According to a state Government Accountability Board report covering the period from July 1 to Aug. 30, Barrett had more than twice the amount of money on hand for his campaign than Walker.
This disparity in campaign cash could be attributed to Barrett’s early advantage of running virtually unopposed, as many Republican donors waited until after Walker had secured the nomination to start funneling money into his campaign, Burden said. This early advantage may have created a disadvantage for Barrett’s current campaign however, as many of his early supporters may be maxed out at this point in the election season.
Burden added this decrease in fundraising for Barrett may also be a reflection of his poor poll numbers, as many Democrats feel Barrett is a lost cause.
“[There is] less enthusiasm among Democrats; you don’t really want to spend money on a candidate you don’t [think will] win and its become a self-fulfilling prophecy,” Burden said.
According to Heck, this year’s gubernatorial race is the most expensive race in state history, and he estimates spending will top $50 million by Nov. 2. Less than half of this amount has come from the actual candidates however, with outside groups spending more than $30 million in the course of the campaign.
“So many of these outside groups have weighed in that I’m afraid that the message is from these outside groups…those are the people that are trying to set the agenda,” Heck said. “There’s so much money with strings attached, it’s going to make it that much harder for the next governor to govern independently.”
Shift of Power
With Republican candidates poised to take control of the U.S. House of Representatives, and leading in many other races around the country, there has been much talk of a perceived public loss of faith in the Democratic leadership.

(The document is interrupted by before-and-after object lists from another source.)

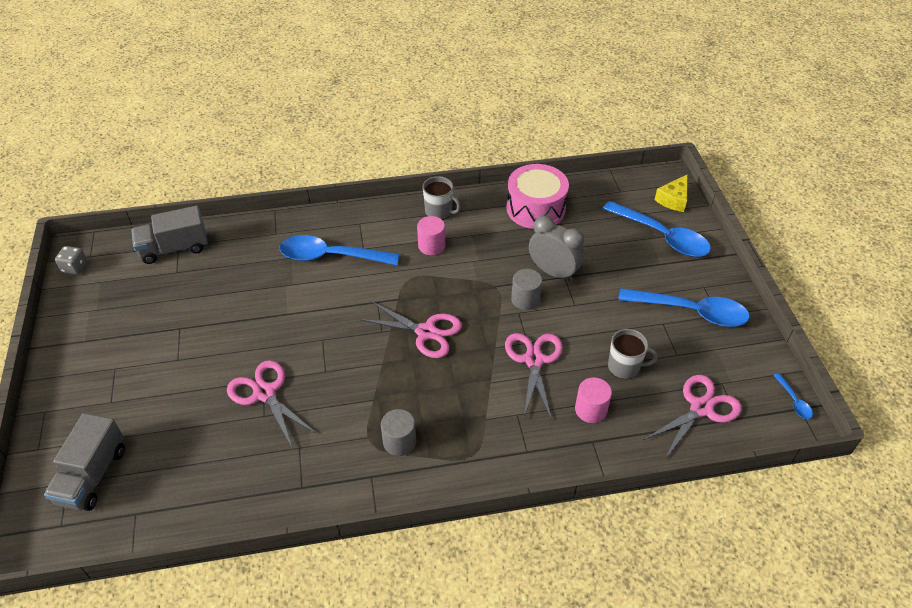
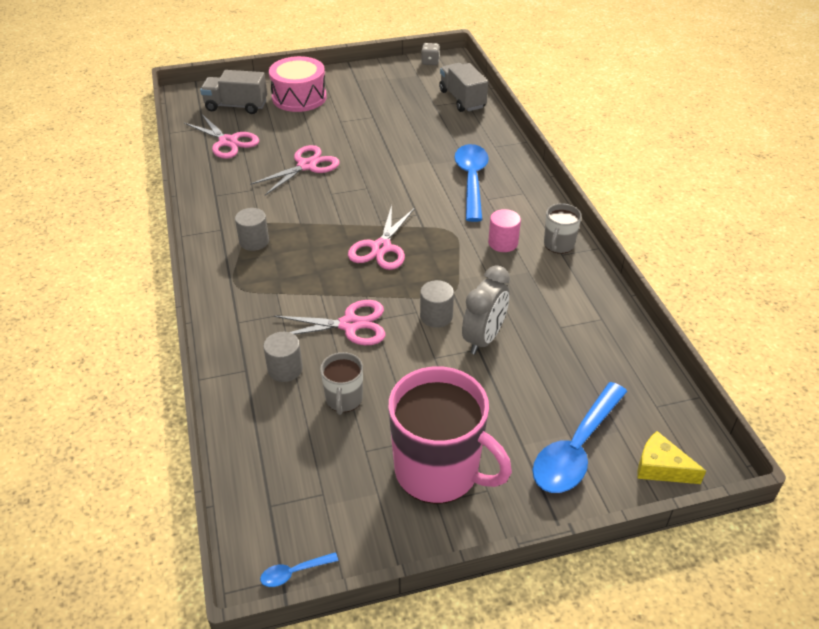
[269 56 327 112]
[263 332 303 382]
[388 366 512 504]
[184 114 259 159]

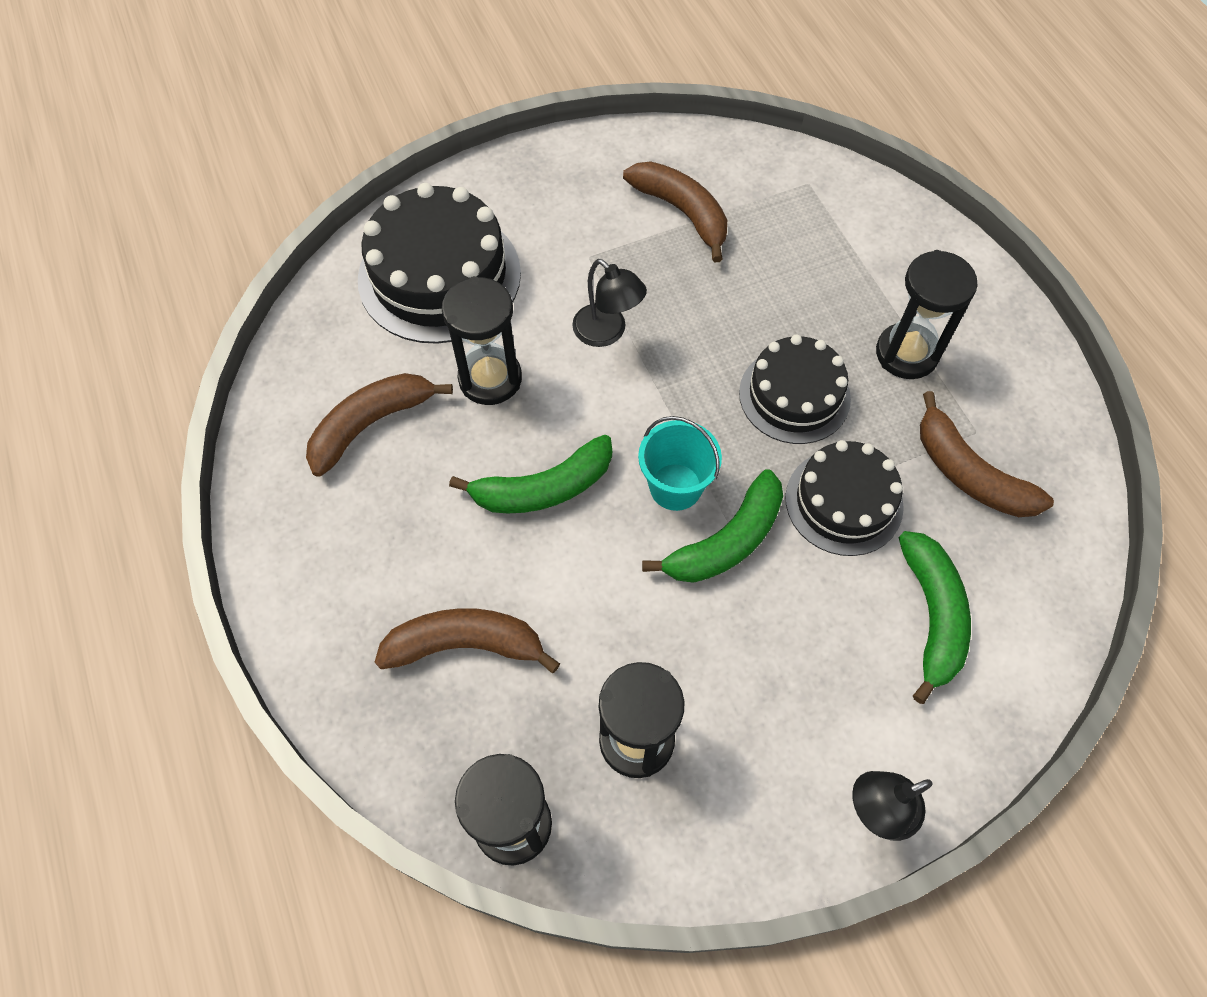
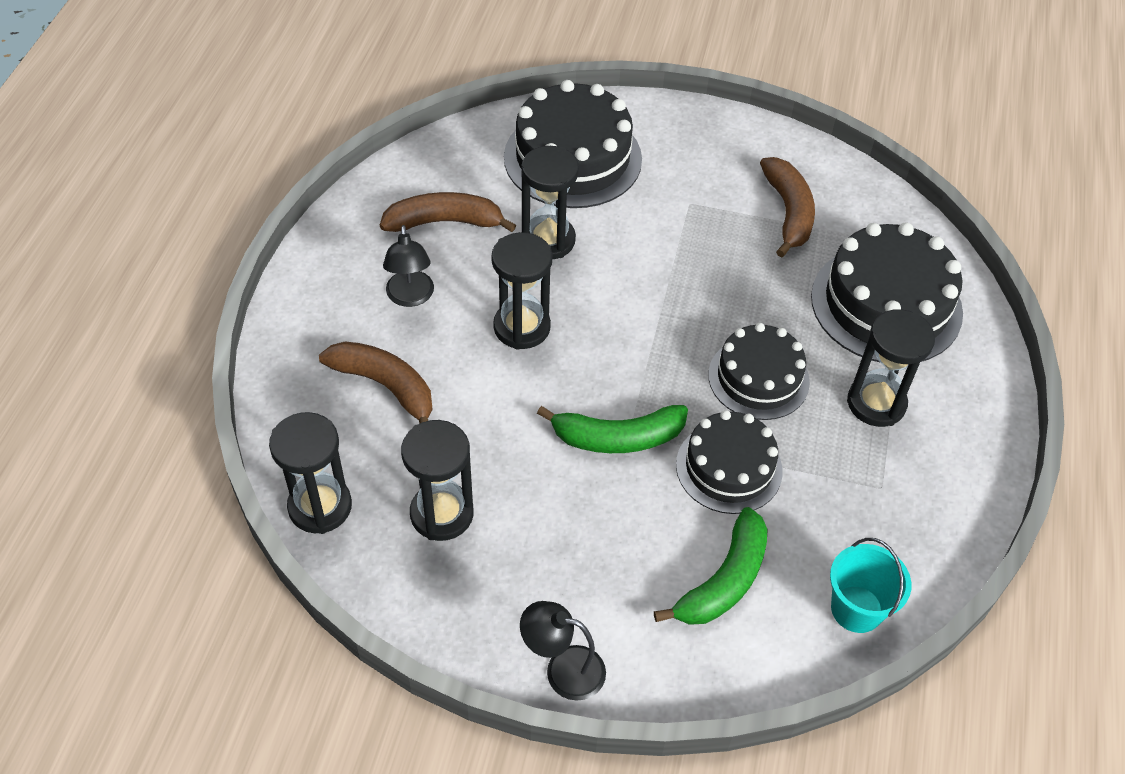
[491 232 552 350]
[383 225 434 307]
[830 538 911 633]
[920 391 1054 517] (first image)
[811 222 963 362]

Most polls show Walker with a comfortable lead on Barrett, a reflection of what many are terming the “enthusiasm gap” between Democrats and Republicans.
Burden said this “gap” does not necessarily mean the American public wants to cast aside Democrats, but that Republicans have put forth clearer solutions to many of the nation’s problems.

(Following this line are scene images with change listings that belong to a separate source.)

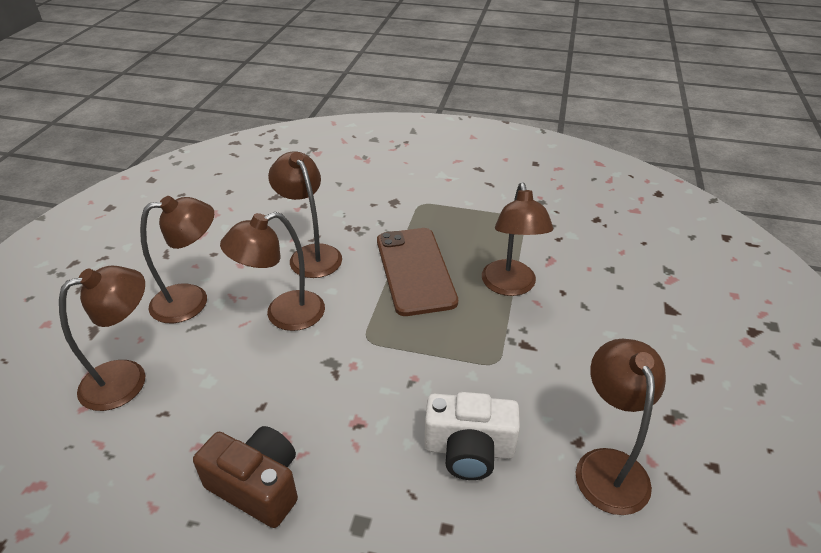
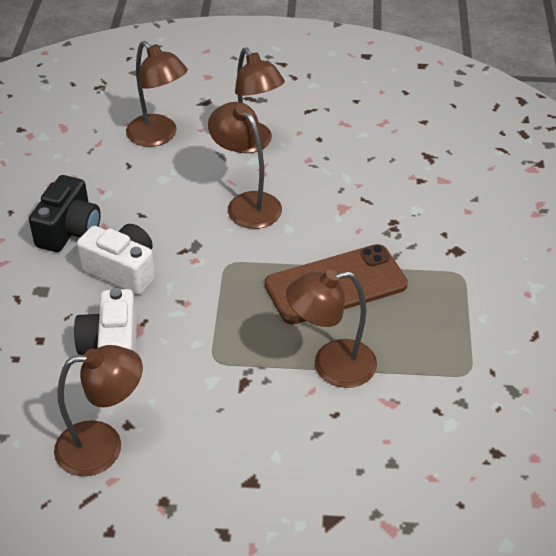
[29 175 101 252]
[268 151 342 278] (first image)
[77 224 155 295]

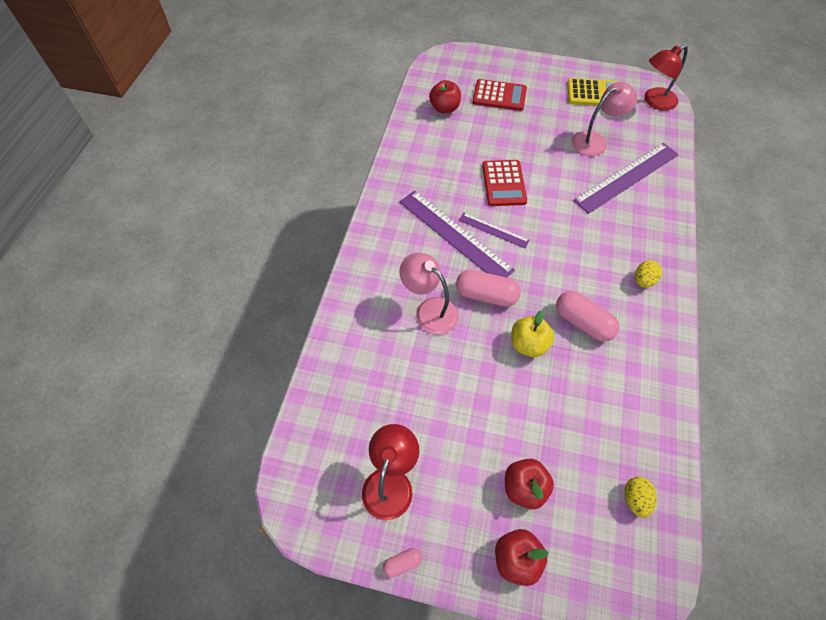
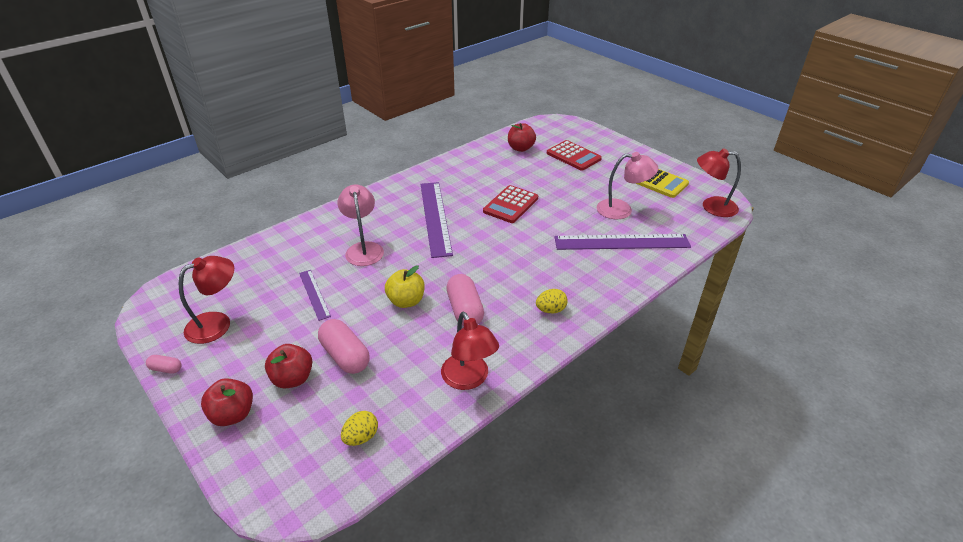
[318 319 370 374]
[299 270 331 321]
[441 312 499 390]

“It’s not that the public has embraced Republicans and rejected Democrats, they’re just looking for fresh faces with simple solutions for problems we’re in.” Burden said. “[Republicans] have a simpler message, we’re going to cut taxes and reduce the size of government and help the economy, and that message resonates.”
Walker has indeed built his campaign around the idea of small government, especially with his “brown bag” movement which pledges to cut government spending and create growth in the private sector. One of his main campaign promises has been to create 250,000 jobs by 2015.

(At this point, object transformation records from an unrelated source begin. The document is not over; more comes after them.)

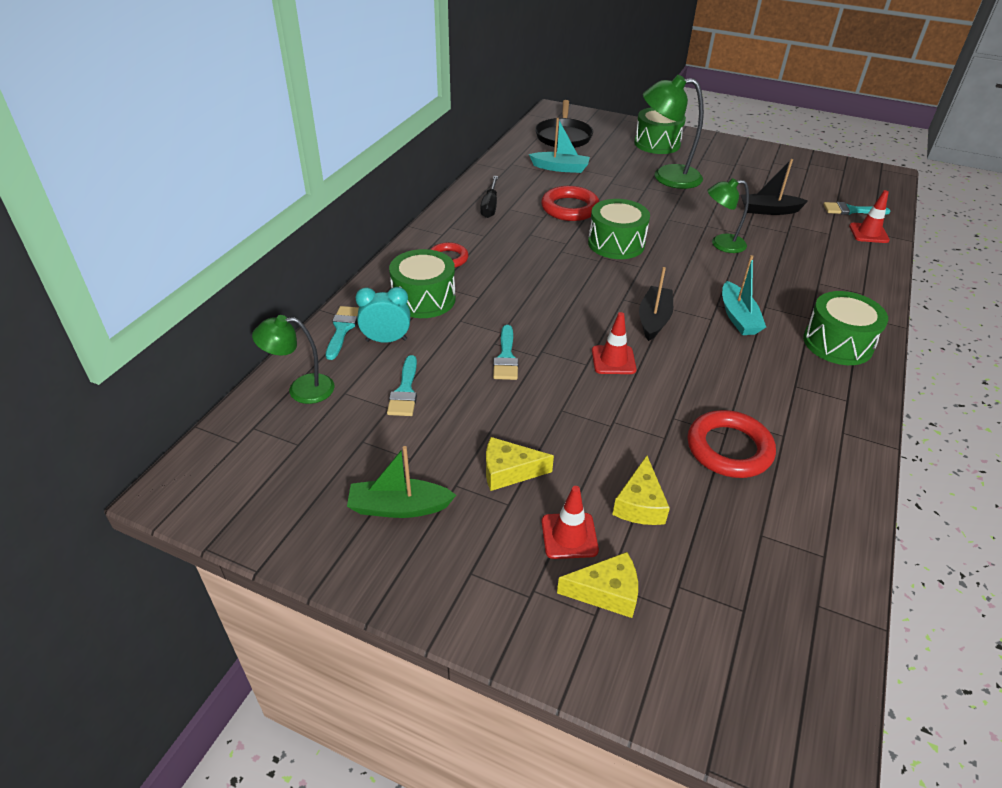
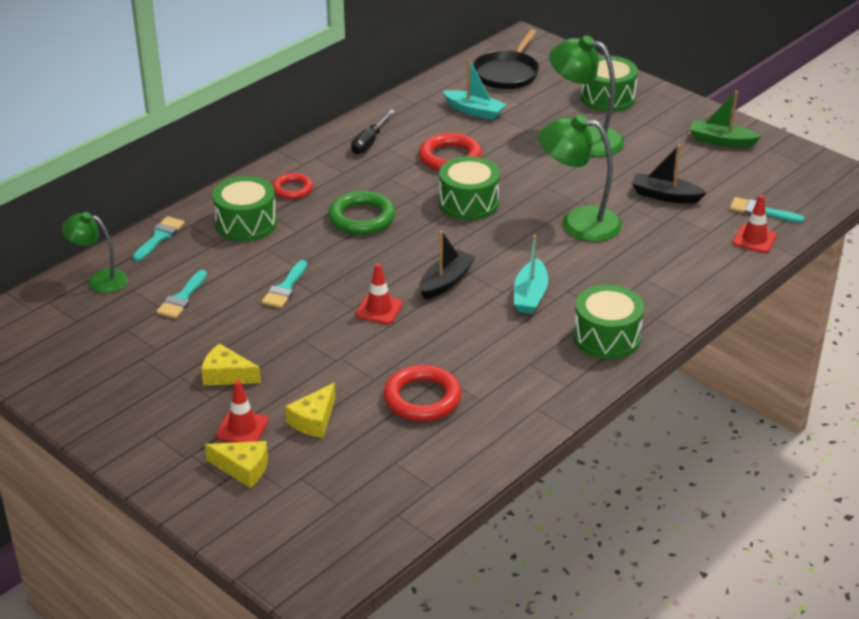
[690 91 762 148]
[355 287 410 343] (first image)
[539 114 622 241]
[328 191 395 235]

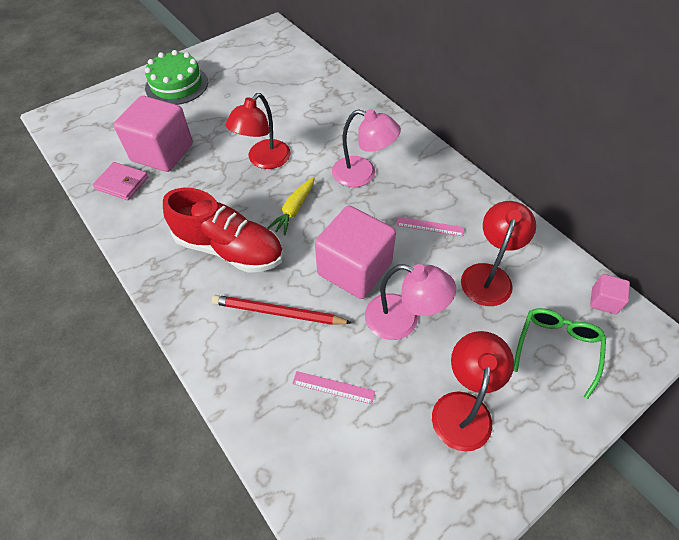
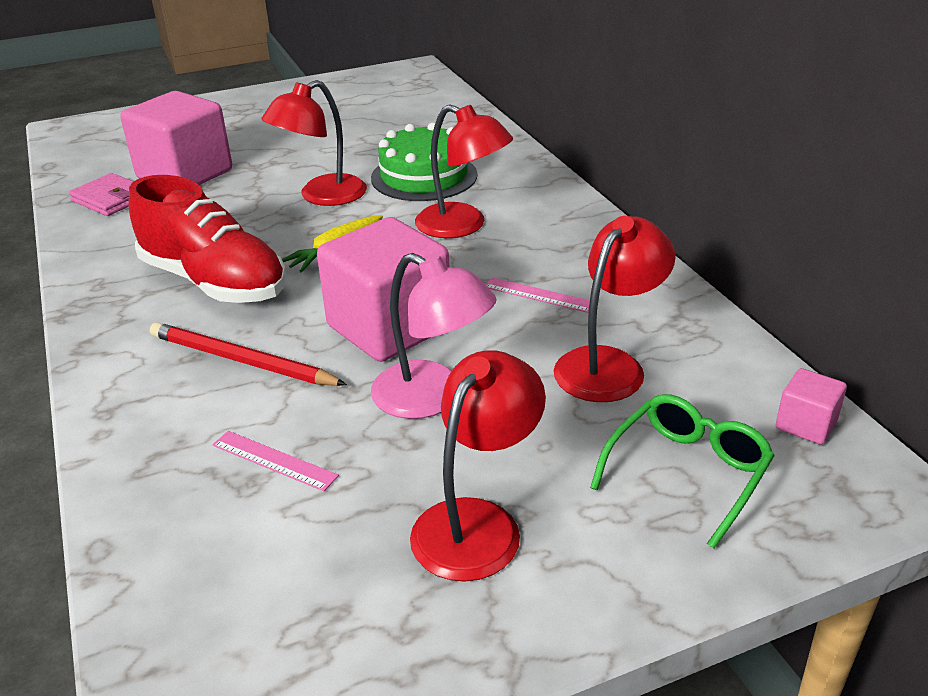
[371 123 477 201]
[415 104 513 238]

Barrett’s campaign has also focused on economic growth and creating jobs through streamlining state agencies, however his campaign has also pledged further funding for certain educational and health care programs.
Heck said he sees this possible shift in political power as being an effect of the current climate of uncertainty in the country. Much of this frustration can be traced to the 2008 election, when Barack Obama was elected President with almost impossible expectations placed on him. When things in the country did not immediately improve, disillussionment set in.
“People are just scared and desperate and most people are just not political and look at life from month-to-month,” Heck said. “[Candidates] have to become like superman in the eyes of people to rise above the others.”
Heck said there is a lot at stake in the outcome of this race, as the next governor will face enormous problems and challenges. Whoever is elected will also have a profound effect on the future of the state, especially because both candidates have significantly different visions for what they hope to achieve.
“[Whoever is elected] will be presiding over the redistricting of Wisconsin, and whichever political party controls the redistricting process can control the political makeup of the state,” Heck said. “There’s a real difference in their governing philosophy and what they believe. Wisconsinites don’t have an excuse for not making a choice here…this is a real stark contrast.”